Elon Musk’s SpaceX is set to begin trading on the Nasdaq on June 12 in what may be the largest IPO ever, but one prominent investor says the numbers no longer add up.

Steve Eisman, the investor made famous by “The Big Short,” called the SpaceX valuation “crazy” on his latest weekly podcast and said the company’s push into AI has made the story “far riskier.”

A Capex Ratio That Has Exploded

Eisman pointed to one figure in the S-1 that he said reframes the entire story.

In fiscal year 2023, SpaceX generated $10.4 billion in revenue against $4.4 billion in capex, a capex-to-revenue ratio of 42%, according to Eisman.

In the first quarter of fiscal 2026, that ratio climbed to 215%, on $4.7 billion in revenue and $10.1 billion in capex.

Pre-AI SpaceX was relatively capital efficient because it could reuse its rockets, Eisman said. The AI division has changed that.

“By adding AI to its business mix, SpaceX has gone from a capital efficient company to an incredibly capital intensive one,” Eisman said.

The company is now competing for AI infrastructure against Alphabet (NASDAQ:GOOGL), which is raising $80 billion in equity this year to help fund its own AI buildout.
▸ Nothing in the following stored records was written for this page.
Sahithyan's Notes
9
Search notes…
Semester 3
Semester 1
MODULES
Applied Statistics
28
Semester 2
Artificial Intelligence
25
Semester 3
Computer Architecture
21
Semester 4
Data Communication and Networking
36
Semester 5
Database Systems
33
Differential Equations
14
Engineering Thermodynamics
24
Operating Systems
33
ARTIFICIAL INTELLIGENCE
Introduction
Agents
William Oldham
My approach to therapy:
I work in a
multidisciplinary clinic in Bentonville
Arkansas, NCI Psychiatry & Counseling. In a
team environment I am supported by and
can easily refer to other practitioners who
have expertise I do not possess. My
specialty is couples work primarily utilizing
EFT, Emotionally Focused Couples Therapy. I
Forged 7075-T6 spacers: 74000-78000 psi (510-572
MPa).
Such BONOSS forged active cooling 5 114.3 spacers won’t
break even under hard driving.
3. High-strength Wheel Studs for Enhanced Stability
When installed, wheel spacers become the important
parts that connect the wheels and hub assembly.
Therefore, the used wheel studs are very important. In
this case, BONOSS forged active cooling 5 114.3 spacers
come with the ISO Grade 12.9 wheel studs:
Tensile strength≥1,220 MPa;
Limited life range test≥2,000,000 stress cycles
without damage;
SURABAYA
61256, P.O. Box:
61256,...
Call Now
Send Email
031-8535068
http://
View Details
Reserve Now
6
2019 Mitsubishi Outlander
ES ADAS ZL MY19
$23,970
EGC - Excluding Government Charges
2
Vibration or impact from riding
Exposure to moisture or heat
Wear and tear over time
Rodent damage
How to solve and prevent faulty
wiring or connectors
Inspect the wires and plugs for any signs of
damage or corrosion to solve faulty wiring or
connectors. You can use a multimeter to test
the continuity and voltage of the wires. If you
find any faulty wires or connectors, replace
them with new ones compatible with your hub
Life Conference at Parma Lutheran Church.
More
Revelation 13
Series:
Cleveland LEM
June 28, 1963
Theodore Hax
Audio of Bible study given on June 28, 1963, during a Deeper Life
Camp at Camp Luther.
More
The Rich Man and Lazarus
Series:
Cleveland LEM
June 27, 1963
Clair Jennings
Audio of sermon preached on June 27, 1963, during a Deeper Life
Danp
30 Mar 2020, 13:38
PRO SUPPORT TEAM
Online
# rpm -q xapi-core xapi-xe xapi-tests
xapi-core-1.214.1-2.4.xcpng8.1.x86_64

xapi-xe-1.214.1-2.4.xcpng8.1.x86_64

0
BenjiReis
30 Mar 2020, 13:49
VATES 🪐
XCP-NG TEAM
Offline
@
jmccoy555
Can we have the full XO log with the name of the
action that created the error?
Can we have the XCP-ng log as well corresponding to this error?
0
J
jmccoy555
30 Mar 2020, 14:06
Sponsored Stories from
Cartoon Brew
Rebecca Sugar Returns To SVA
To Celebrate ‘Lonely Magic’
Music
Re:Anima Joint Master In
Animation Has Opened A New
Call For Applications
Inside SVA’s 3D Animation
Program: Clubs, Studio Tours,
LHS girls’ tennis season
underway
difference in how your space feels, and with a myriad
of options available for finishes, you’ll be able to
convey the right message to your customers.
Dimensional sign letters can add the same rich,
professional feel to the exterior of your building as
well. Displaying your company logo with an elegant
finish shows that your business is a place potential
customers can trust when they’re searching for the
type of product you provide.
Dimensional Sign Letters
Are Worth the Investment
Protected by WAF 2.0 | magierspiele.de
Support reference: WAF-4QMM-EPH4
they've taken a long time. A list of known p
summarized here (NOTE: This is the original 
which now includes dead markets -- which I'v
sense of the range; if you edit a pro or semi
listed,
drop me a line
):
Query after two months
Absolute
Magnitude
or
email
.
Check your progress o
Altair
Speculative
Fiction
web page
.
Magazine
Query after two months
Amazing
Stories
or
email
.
Growth That Does Not Match The Multiple

Eisman said SpaceX’s reported 15% revenue growth in the first quarter is “fine, but it is less than every trillion dollar market cap company.”

He contrasted that with Nvidia (NASDAQ:NVDA), which posted 85% revenue growth in its most recent quarter. The S-1’s $28.5 trillion total addressable market is mostly tied to AI, and Eisman said Grok is not yet considered a world class product.

Eisman framed SpaceX as the “punctuation point” on a shift in how IPOs get priced, away from institutional dog and pony shows and toward retail FOMO. He had previously warned investors the stock could become a “retail cult stock.”

Major indices have also abandoned their traditional wait-and-see rules for new issues, Eisman said, meaning passive and pension funds may be forced to buy SPCX at inflated valuations.

What Prediction Markets See

Retail demand has not flinched. On Polymarket, traders assign a 67% probability that SPCX closes above a $2 trillion market cap on day one, with more than $7.5 million in volume.

Kalshi traders are pricing a 56% chance that SpaceX merges with Tesla (NASDAQ:TSLA) before May 2027, a tie-up that would consolidate Musk’s AI ecosystem under one ticker.

Anthropic confidentially filed for its own IPO this week and OpenAI is expected to follow, setting up a test of Wall Street’s appetite for mega-cap AI offerings.